I downloaded the two floppy disk install images and wrote them onto two blank floppies using dd if=imagename.img of=/dev/fd0. I then inserted the first floppy into the stricken laptop and rebooted. The familiar Linux init sequence rolled up onto the screen, accompanied by a colorful Tux image. I was prompted for a preferred display resolution, followed by a prompt to insert the second floppy disk. It then unzipped its filesystem images into RAM, and a minute or so later I was sitting at a root shell prompt.

First of all, I checked to see if it had picked up the network card. A quick scan of the output of dmesg confirmed that it had found something, all right, and assigned it a driver. I set the IP address and netmask using ifconfig (ifconfig eth0 xx.xx.xx.xx. netmask yy.yy.yy.yy), and then attempted to ping another machine on the same network. It worked. A quick moment of elation ensued, and then it was on to the hard work--accessing and backing up the filesystem. Truth be told, it wasn't that hard at all. In fact, it was downright simple. My next step was to create the directory /mnt/win2k and mount my NTFS partition under that by running mount -t ntfs /dev/hda1 /mnt/win2k. Two seconds later, I had access to the entire NTFS directory tree. Things were finally starting to look positive.

The next step was to perform the actual file backups. I had a couple of options; BG-Rescue Linux comes with SMB and NFS support and also has cmdftp built in. Deciding to go for the quick-and-easy SMB share route, I hopped over to our new Dell server (running Red Hat 9) and set up a Samba share called, appropriately enough, disaster. Going back to the laptop, I accessed the share with smbclient, like so:

smbclient //xx.xx.xx.xx/disaster <password> 

where xx.xx.xx.xx was the Red Hat server's IP address. This dropped me into an FTP-like environment; it even had a similar command set (prompt, mget, mput). I was able to back up all of the necessary files and directory trees quickly and easily by turning on smbclient's recurse option to copy entire directory trees with one command.
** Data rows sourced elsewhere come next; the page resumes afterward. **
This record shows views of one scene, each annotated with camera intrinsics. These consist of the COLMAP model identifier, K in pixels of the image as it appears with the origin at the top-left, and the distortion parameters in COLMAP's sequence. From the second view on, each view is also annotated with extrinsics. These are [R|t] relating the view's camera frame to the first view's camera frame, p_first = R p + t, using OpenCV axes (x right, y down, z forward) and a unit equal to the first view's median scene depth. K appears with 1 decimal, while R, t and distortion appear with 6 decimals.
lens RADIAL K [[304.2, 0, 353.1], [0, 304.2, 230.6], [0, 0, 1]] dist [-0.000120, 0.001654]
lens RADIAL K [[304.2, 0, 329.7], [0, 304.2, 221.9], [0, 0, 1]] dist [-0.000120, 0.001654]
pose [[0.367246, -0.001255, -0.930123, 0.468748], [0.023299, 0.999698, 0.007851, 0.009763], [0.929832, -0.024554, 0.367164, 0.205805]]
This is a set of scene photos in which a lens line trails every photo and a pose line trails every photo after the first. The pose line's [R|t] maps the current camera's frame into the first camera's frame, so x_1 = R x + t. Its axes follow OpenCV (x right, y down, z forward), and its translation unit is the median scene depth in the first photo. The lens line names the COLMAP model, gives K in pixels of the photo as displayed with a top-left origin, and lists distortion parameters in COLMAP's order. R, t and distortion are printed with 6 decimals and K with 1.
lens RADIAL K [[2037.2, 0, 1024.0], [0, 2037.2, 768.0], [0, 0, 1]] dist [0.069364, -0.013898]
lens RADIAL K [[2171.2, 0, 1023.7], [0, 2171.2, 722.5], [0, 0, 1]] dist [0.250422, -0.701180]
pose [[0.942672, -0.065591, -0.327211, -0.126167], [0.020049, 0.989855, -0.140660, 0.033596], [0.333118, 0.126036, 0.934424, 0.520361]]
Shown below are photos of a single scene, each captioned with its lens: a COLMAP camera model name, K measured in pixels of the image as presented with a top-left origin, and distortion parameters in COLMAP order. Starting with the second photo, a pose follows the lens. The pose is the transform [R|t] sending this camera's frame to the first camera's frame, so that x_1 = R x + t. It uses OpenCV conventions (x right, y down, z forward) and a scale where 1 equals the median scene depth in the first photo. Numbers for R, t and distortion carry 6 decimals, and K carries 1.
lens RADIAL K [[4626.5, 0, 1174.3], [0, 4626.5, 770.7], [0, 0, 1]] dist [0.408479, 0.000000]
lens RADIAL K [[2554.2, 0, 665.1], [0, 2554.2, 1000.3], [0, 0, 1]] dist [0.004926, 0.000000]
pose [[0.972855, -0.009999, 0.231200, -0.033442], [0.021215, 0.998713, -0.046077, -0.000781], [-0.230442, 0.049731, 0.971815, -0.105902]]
In fact, it would have been even easier if the smbfs filesystem was supported and smbmount was included in the command set for the distro--a suggestion for the next release of BG Rescue, perhaps?

So, now I'm writing this article on a backup laptop. My new one currently is on order. Both work and personal data has been recovered and dutifully backed up, the project manager was placated and I'm overall safe in the knowledge that I have come out pretty well from this potentially disastrous situation, thanks to Linux. More specifically, thanks to the maintainer of BG-Rescue Linux, an invaluable distro for this type of situation.